Debate: Is it ethical to keep animals in zoos?


Round 1

Side 1: While zoos are certainly fun to go to, they aren’t exactly the best places for animals. One major reason is that there is only so much room that a zoo can give to each animal species, so they are crammed into spaces far too small for them and surrounded by crowds of chattering people day in and day out. This leads to physical and psychological harm. Zoo animals have been diagnosed with depression, anxiety, OCD and other such mental illnesses—to the point where they are being prescribed meds to treat them. Also, the cramped quarters lead to pacing, overeating, teeth-grinding, vomiting, self-harm, shorter life spans and higher infant mortality rates. Zoos may mean well, but in no way are they creating truly healthy atmospheres for Earth’s wildlife. There are better ways to interact with animals and include them in our world.

Side 2: While zoos can certainly be a limiting environment for the animals in them and certain animals certainly do worse in captivity than others, we can’t ignore the conservation aspect zoos provide. Zoos can be a place away from predators for the world’s most endangered species. Would giant pandas still be alive had they not been captured and put in a place where they could live or reproduce without fear of predation? Tigers are a targeted species because of the threat they can impose on local villages. Would the tiger population be at an acceptable level without a number of tigers in captivity? I understand that a zoo can be an incredibly small place compared to the territory the wilderness provides. However, zoos are one of the most powerful tools we have left in a world of increasing human expansion.

Round 2

Side 1: Zoos are also a great way for younger generations to get introduced to science early on. How many biologists can trace their careers back to family trips to the zoo? I’d imagine quite a few. In a society based so much on junk entertainment, a zoo can fill a similar role to a museum in fostering a more aware, smarter future. These same kids learning from zoos may grow up to be environmental scientists or conservation officers making it more possible for animals to be safe in the real world. We can only lower the need for zoos if we can become more environmentally aware, and I think zoos, ironically, teach this best. This isn’t to say zoos are infallible. Places like Sea World exploit intelligent creatures, effectively killing them. This is inexcusable, but most zoos aren’t Sea World. I guess my main point here is that while zoos can be seen as human meddling with the environment, they can help us get to a future where conservation won’t rely on captivity to save endangered species.

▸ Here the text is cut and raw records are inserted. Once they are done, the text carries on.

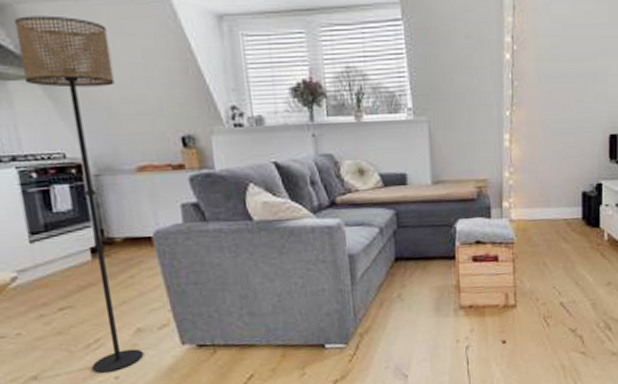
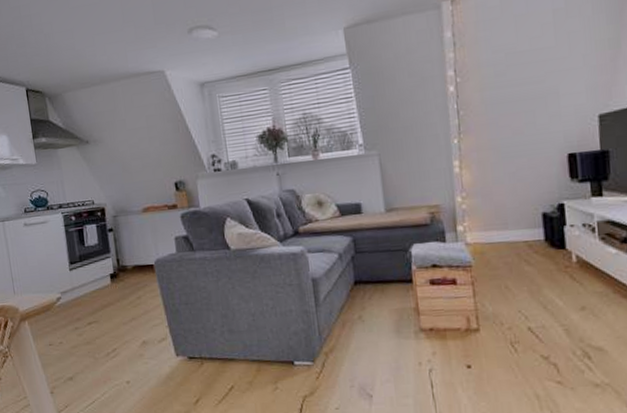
floor lamp: present [14,15,144,373] -> none [62,98,148,378]

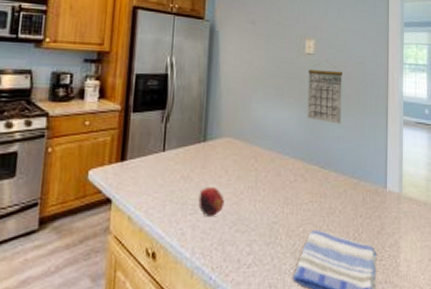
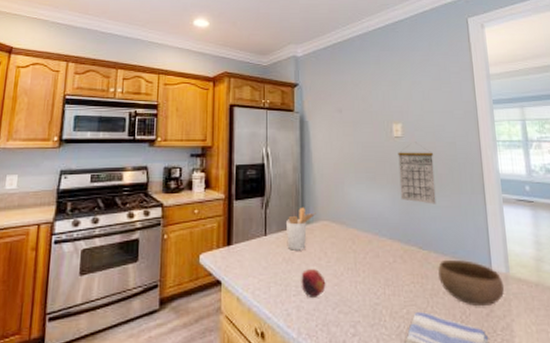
utensil holder: none [186,122,220,168] -> present [287,207,316,251]
bowl: none [336,180,396,225] -> present [437,260,505,307]

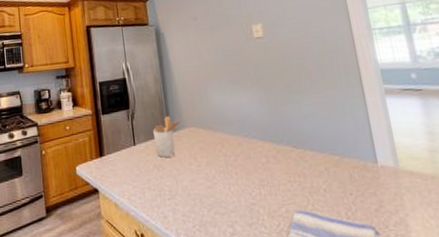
fruit: present [301,269,326,297] -> none [173,174,199,201]
calendar: present [398,142,436,204] -> none [260,40,308,103]
bowl: present [437,260,505,307] -> none [315,156,394,203]

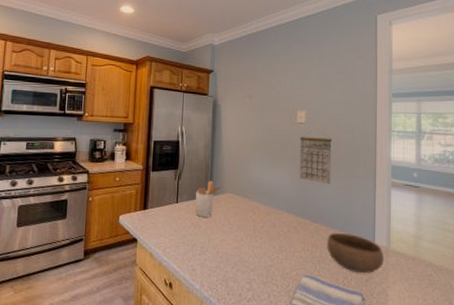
calendar: none [260,40,308,103] -> present [299,128,332,185]
bowl: none [315,156,394,203] -> present [326,233,384,274]

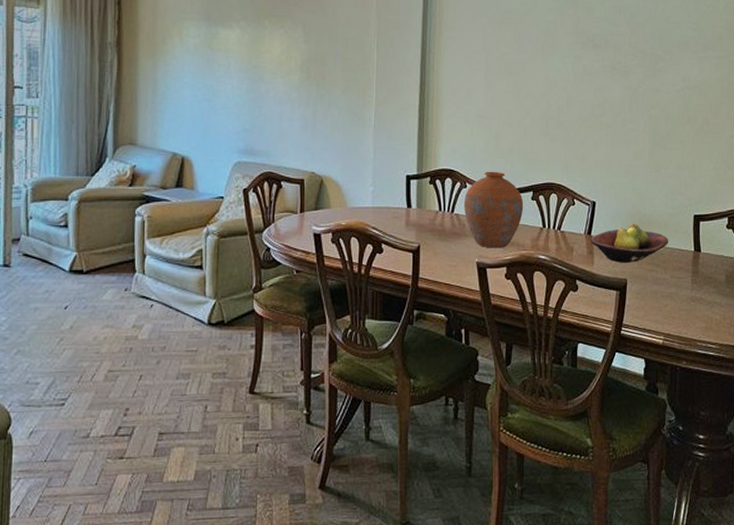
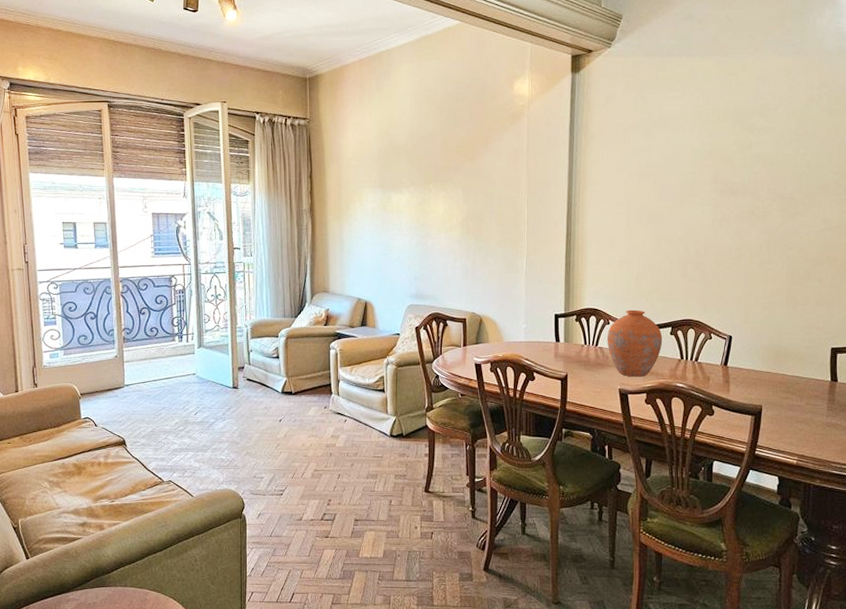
fruit bowl: present [590,223,669,263] -> none [727,355,805,391]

Side 2: Yes, zoos can help save the fate of more endangered species, but at a certain point it comes down to the quantity of life versus quality of life, which would take its own debate to even briefly explore the question. Zoos as temporary places to save animal lives make sense because it wouldn’t be like they’re being imprisoned their whole lives. However, keeping an animal alive only for it to be miserable is a little cruel, even if it is unintentional. Places like preserves, however, mimic their natural environments better and are thus a better option. They do require more land and resources, but since part of our environmental issues stem from lack of natural spaces (i.e. lack of groundwater absorption due to roads and rooftops and lack of forests due to monoculture crops), this isn’t a bad thing to encourage more of. And yes, zoos are educational. But so are TV shows about wildlife and these are more accessible to kids from lower-income brackets or with guardians with no time to take them. The TV shows also can have a lot more variety and depth, so for a kid who’s really interested, that’s the better option anyway.